Yozakura Quartet is almost good
I don’t know what it is that compels me to write about mediocre-to-average shows by Studio Normad, but whatever.
Kou Matsuo isn’t a director whose work I’m terribly familiar with. I did however really like Kure-nai, so I figured Yozakura Quartet would be good, too. And it is! Almost.
One of the things that made Kure-nai work was how naturally directed the character interaction was. I won’t say it felt unscripted or improvised, but it had a looseness to it that you don’t see in many cartoons. Plot centric scenes were also handled in a very natural way, but they still managed to carry a strong sense of drama.
Yozakura Quartet has some of the Kure-nai magic when the characters are just doing slice of life stuff, but when plot things happen the show gets really bad. Maybe Matsuo doesn’t care about this plot, and I don’t blame him– becuase it sucks. And that is what brings Quartet down. Its plot is so generic, bad and poorly explained that I just don’t care whenever it rears its head.
Normad’s animation is also pretty average, as usual. They’re an ok studio but they really need to find a way to actually animate things. They draw still images and character designs well, though!
From what I understand he had more say in the story for Kurenai (I guess involved in the script?) whereas for this show it’s left to someone else and he’s just doing a basic directing job.
Who needs plot anyway? I watch this for nice character designs and Kotoha, and would still watch it with no plot whatsoever. Oh,wait, it would probably be much better show that way.

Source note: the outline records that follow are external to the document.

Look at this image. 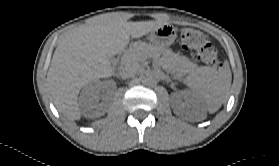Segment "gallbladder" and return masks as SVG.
<instances>
[{"label": "gallbladder", "mask_w": 279, "mask_h": 166, "mask_svg": "<svg viewBox=\"0 0 279 166\" xmlns=\"http://www.w3.org/2000/svg\"><path fill=\"white\" fill-rule=\"evenodd\" d=\"M109 60H110V61H112V60H113V58H112V57H109Z\"/></svg>", "instance_id": "1"}]
</instances>
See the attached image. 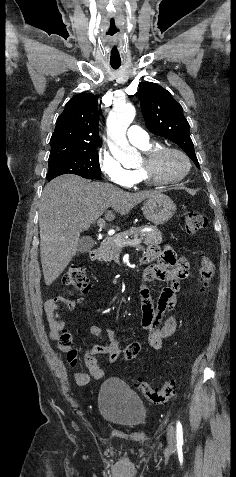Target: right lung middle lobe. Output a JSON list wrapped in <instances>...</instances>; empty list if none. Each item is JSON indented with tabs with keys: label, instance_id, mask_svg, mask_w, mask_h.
I'll list each match as a JSON object with an SVG mask.
<instances>
[{
	"label": "right lung middle lobe",
	"instance_id": "obj_1",
	"mask_svg": "<svg viewBox=\"0 0 236 477\" xmlns=\"http://www.w3.org/2000/svg\"><path fill=\"white\" fill-rule=\"evenodd\" d=\"M97 147L83 149L69 156L49 161L47 179L50 181L62 174H74L86 179H101Z\"/></svg>",
	"mask_w": 236,
	"mask_h": 477
}]
</instances>
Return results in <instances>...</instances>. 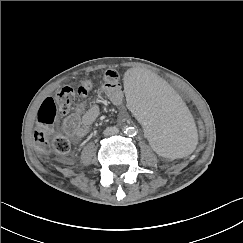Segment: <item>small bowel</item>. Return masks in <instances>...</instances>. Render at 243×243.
Listing matches in <instances>:
<instances>
[{
    "label": "small bowel",
    "instance_id": "small-bowel-1",
    "mask_svg": "<svg viewBox=\"0 0 243 243\" xmlns=\"http://www.w3.org/2000/svg\"><path fill=\"white\" fill-rule=\"evenodd\" d=\"M103 92L114 105H121L124 95L120 87V75L115 69H108L104 75ZM100 109L97 104L91 105L84 111V104H79L76 111L65 117L64 132L74 140L83 138L99 116Z\"/></svg>",
    "mask_w": 243,
    "mask_h": 243
}]
</instances>
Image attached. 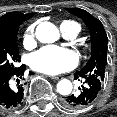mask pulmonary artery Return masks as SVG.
I'll list each match as a JSON object with an SVG mask.
<instances>
[{"instance_id": "pulmonary-artery-1", "label": "pulmonary artery", "mask_w": 117, "mask_h": 117, "mask_svg": "<svg viewBox=\"0 0 117 117\" xmlns=\"http://www.w3.org/2000/svg\"><path fill=\"white\" fill-rule=\"evenodd\" d=\"M62 32L67 38H70V39L74 38L78 34L76 31H73V30L65 31V30L62 29Z\"/></svg>"}]
</instances>
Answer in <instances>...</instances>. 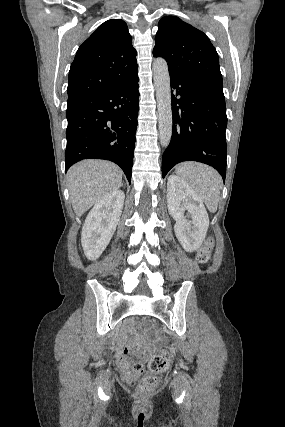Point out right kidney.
I'll use <instances>...</instances> for the list:
<instances>
[{
  "label": "right kidney",
  "mask_w": 285,
  "mask_h": 427,
  "mask_svg": "<svg viewBox=\"0 0 285 427\" xmlns=\"http://www.w3.org/2000/svg\"><path fill=\"white\" fill-rule=\"evenodd\" d=\"M125 194L117 190L100 199L89 212L81 233L86 257L96 260L109 244L120 219Z\"/></svg>",
  "instance_id": "1"
}]
</instances>
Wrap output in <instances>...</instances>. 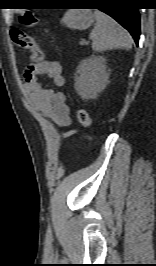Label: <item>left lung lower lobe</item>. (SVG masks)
<instances>
[{"mask_svg":"<svg viewBox=\"0 0 156 266\" xmlns=\"http://www.w3.org/2000/svg\"><path fill=\"white\" fill-rule=\"evenodd\" d=\"M92 1L93 2L89 3V5L110 6L102 7L100 8V10L110 15L125 29H127L134 38L136 45H138V40L140 37V15L138 12V8L131 7L130 5L126 4L117 5L116 0Z\"/></svg>","mask_w":156,"mask_h":266,"instance_id":"obj_1","label":"left lung lower lobe"}]
</instances>
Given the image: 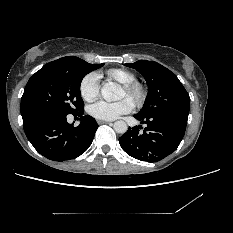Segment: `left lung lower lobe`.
I'll return each mask as SVG.
<instances>
[{
    "mask_svg": "<svg viewBox=\"0 0 233 233\" xmlns=\"http://www.w3.org/2000/svg\"><path fill=\"white\" fill-rule=\"evenodd\" d=\"M134 117L147 127L139 133L137 127L129 128L119 138L121 148L135 159L157 162L179 146L187 125V116L153 115Z\"/></svg>",
    "mask_w": 233,
    "mask_h": 233,
    "instance_id": "0a47b994",
    "label": "left lung lower lobe"
}]
</instances>
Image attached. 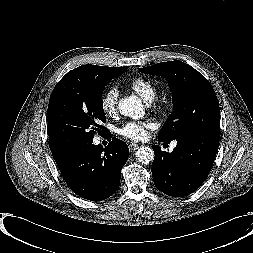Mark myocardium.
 Listing matches in <instances>:
<instances>
[{"label":"myocardium","mask_w":253,"mask_h":253,"mask_svg":"<svg viewBox=\"0 0 253 253\" xmlns=\"http://www.w3.org/2000/svg\"><path fill=\"white\" fill-rule=\"evenodd\" d=\"M152 107L154 110L159 111L161 109V104L157 102H153Z\"/></svg>","instance_id":"myocardium-1"}]
</instances>
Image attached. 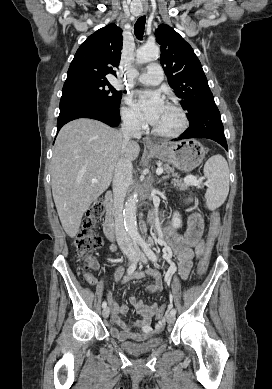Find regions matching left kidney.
I'll use <instances>...</instances> for the list:
<instances>
[{"instance_id":"1","label":"left kidney","mask_w":272,"mask_h":389,"mask_svg":"<svg viewBox=\"0 0 272 389\" xmlns=\"http://www.w3.org/2000/svg\"><path fill=\"white\" fill-rule=\"evenodd\" d=\"M182 221H181V215L179 212H174L173 213V219H172V225L174 228H179L181 227Z\"/></svg>"}]
</instances>
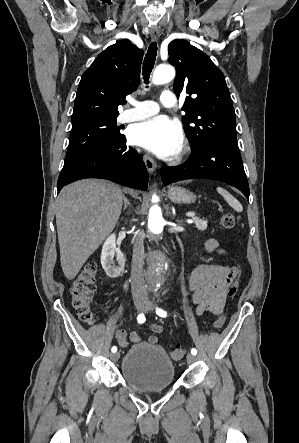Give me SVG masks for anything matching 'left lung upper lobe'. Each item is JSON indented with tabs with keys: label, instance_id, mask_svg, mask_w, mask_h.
I'll list each match as a JSON object with an SVG mask.
<instances>
[{
	"label": "left lung upper lobe",
	"instance_id": "obj_1",
	"mask_svg": "<svg viewBox=\"0 0 299 443\" xmlns=\"http://www.w3.org/2000/svg\"><path fill=\"white\" fill-rule=\"evenodd\" d=\"M169 62L176 67L174 91H185L184 130L196 149L218 142L238 148L235 112L225 78L201 50L181 39L168 46Z\"/></svg>",
	"mask_w": 299,
	"mask_h": 443
}]
</instances>
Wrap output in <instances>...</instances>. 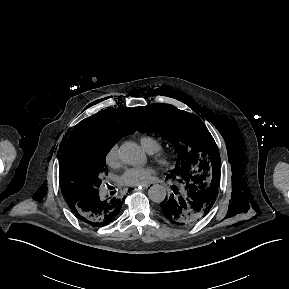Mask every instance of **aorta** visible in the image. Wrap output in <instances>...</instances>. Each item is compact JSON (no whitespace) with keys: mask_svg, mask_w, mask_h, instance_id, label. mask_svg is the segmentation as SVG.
<instances>
[{"mask_svg":"<svg viewBox=\"0 0 289 289\" xmlns=\"http://www.w3.org/2000/svg\"><path fill=\"white\" fill-rule=\"evenodd\" d=\"M119 157L125 164L132 166L144 165L147 161L145 152L139 145L133 142H125L119 149ZM148 197L155 203L164 201L166 197V189L160 184L151 186L148 190Z\"/></svg>","mask_w":289,"mask_h":289,"instance_id":"762f6f07","label":"aorta"}]
</instances>
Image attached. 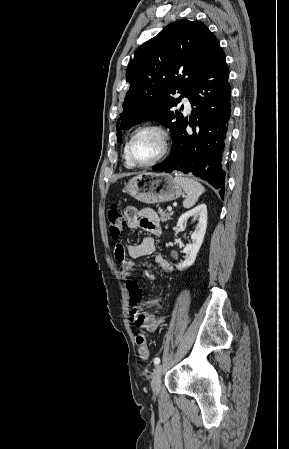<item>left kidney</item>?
I'll use <instances>...</instances> for the list:
<instances>
[{"mask_svg":"<svg viewBox=\"0 0 289 449\" xmlns=\"http://www.w3.org/2000/svg\"><path fill=\"white\" fill-rule=\"evenodd\" d=\"M190 218L197 220L198 222L195 231L191 234L192 243L188 244L183 250L185 260L181 264L176 265L178 270L189 268L196 259L206 233L207 206L205 204H200L192 210L182 214L177 222V228L183 226Z\"/></svg>","mask_w":289,"mask_h":449,"instance_id":"5707ae66","label":"left kidney"}]
</instances>
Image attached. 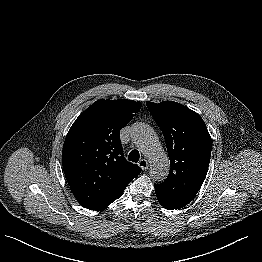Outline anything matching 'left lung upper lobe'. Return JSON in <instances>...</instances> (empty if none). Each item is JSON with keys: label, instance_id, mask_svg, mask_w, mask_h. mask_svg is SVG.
I'll return each instance as SVG.
<instances>
[{"label": "left lung upper lobe", "instance_id": "5c2ea615", "mask_svg": "<svg viewBox=\"0 0 262 262\" xmlns=\"http://www.w3.org/2000/svg\"><path fill=\"white\" fill-rule=\"evenodd\" d=\"M159 124L170 159L164 182L155 184L164 192L191 201L201 188L209 167L212 140L202 118L176 102H146Z\"/></svg>", "mask_w": 262, "mask_h": 262}]
</instances>
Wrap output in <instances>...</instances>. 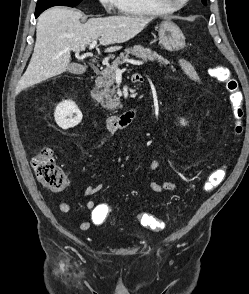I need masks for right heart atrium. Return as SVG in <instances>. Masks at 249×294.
<instances>
[{
    "mask_svg": "<svg viewBox=\"0 0 249 294\" xmlns=\"http://www.w3.org/2000/svg\"><path fill=\"white\" fill-rule=\"evenodd\" d=\"M99 1L103 5V7L108 11L118 8L117 2H116L117 0H99Z\"/></svg>",
    "mask_w": 249,
    "mask_h": 294,
    "instance_id": "obj_1",
    "label": "right heart atrium"
}]
</instances>
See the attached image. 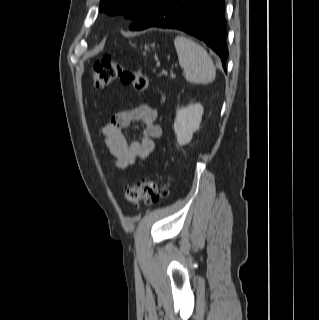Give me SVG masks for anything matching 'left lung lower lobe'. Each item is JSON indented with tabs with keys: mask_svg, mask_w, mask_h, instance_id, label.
I'll list each match as a JSON object with an SVG mask.
<instances>
[{
	"mask_svg": "<svg viewBox=\"0 0 319 320\" xmlns=\"http://www.w3.org/2000/svg\"><path fill=\"white\" fill-rule=\"evenodd\" d=\"M224 0H158L130 25V30L149 27L184 31L206 43L221 59L226 71V21Z\"/></svg>",
	"mask_w": 319,
	"mask_h": 320,
	"instance_id": "1",
	"label": "left lung lower lobe"
}]
</instances>
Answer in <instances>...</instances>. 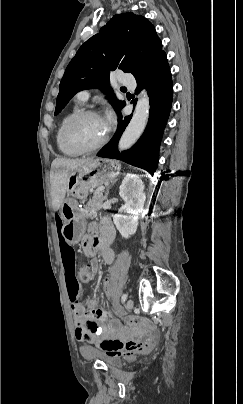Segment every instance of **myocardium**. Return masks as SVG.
I'll return each mask as SVG.
<instances>
[{
  "label": "myocardium",
  "instance_id": "myocardium-1",
  "mask_svg": "<svg viewBox=\"0 0 243 404\" xmlns=\"http://www.w3.org/2000/svg\"><path fill=\"white\" fill-rule=\"evenodd\" d=\"M76 97H77V95H76ZM87 116L100 117L99 114L95 110L87 109V108L80 109V110L76 111L75 113H73L65 121V123H64V125L62 127V131H61L62 139L67 145H69V146H71V147H73V148H75V149H77V150H79L81 152H84V153L97 151V150L101 149L108 141V136L105 134L104 138L99 143H97L96 145L86 146V145L81 144L77 140H75L70 135L71 127L77 121H79L80 119H82L84 117H87Z\"/></svg>",
  "mask_w": 243,
  "mask_h": 404
}]
</instances>
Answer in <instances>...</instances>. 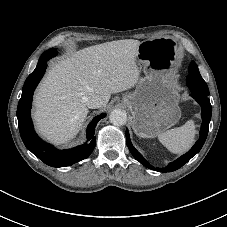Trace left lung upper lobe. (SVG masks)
Instances as JSON below:
<instances>
[{"instance_id":"1","label":"left lung upper lobe","mask_w":227,"mask_h":227,"mask_svg":"<svg viewBox=\"0 0 227 227\" xmlns=\"http://www.w3.org/2000/svg\"><path fill=\"white\" fill-rule=\"evenodd\" d=\"M187 86L192 91H197L204 95H209V89L205 81L202 79L198 67L195 62H191L189 66V75L187 76Z\"/></svg>"}]
</instances>
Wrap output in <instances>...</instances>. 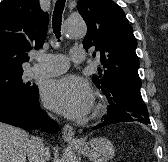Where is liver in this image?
<instances>
[{
    "label": "liver",
    "instance_id": "6515ba94",
    "mask_svg": "<svg viewBox=\"0 0 168 162\" xmlns=\"http://www.w3.org/2000/svg\"><path fill=\"white\" fill-rule=\"evenodd\" d=\"M29 142L24 130L0 122V162H26Z\"/></svg>",
    "mask_w": 168,
    "mask_h": 162
}]
</instances>
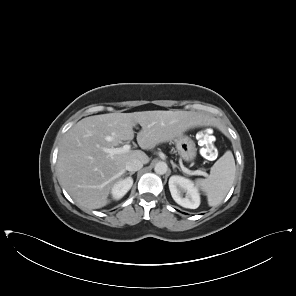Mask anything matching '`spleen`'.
Masks as SVG:
<instances>
[{
    "label": "spleen",
    "mask_w": 296,
    "mask_h": 296,
    "mask_svg": "<svg viewBox=\"0 0 296 296\" xmlns=\"http://www.w3.org/2000/svg\"><path fill=\"white\" fill-rule=\"evenodd\" d=\"M235 161L231 151H226L211 167L206 179H197L195 184L206 195L209 206L220 204L229 192L235 177Z\"/></svg>",
    "instance_id": "obj_1"
}]
</instances>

But seriously, I was one of the few people actually looking forward to this show(mostly because of the character design), and the first two episodes were pretty disappointing. But it got better from there, and even though the story still drags it down, it slowly turns out to be a decent series. Not anywhere close to the top shows this season, but still enjoyable enough.
I enjoyed the characters, setting, and premise enough to pick up the Del Rey manga volumes 1 & 2 of it out of curiousity, and was surprised that the manga actually is less plot, more character slice of life so far…not great stuff, but definitely more in keeping with what I’d expect the Kurenai director to do (basically mostly the good bits you described). I’m assuming the “plot” stuff is a mix of stuff added in and events from later in the manga that have been “bumped up” to make it “more exciting”. Meh. I really didn’t like how they rewrote the one story with the kid that didn’t want his mind read. In the manga version, Aoi actually refused to read his mind from the beginning, and had to figure out by other means what his deal was (which annoyed Hime), exactly the opposite of what was in the anime, which came across as heavy-handed. It’s a shame Kou didn’t have more a say in the scripting of the show.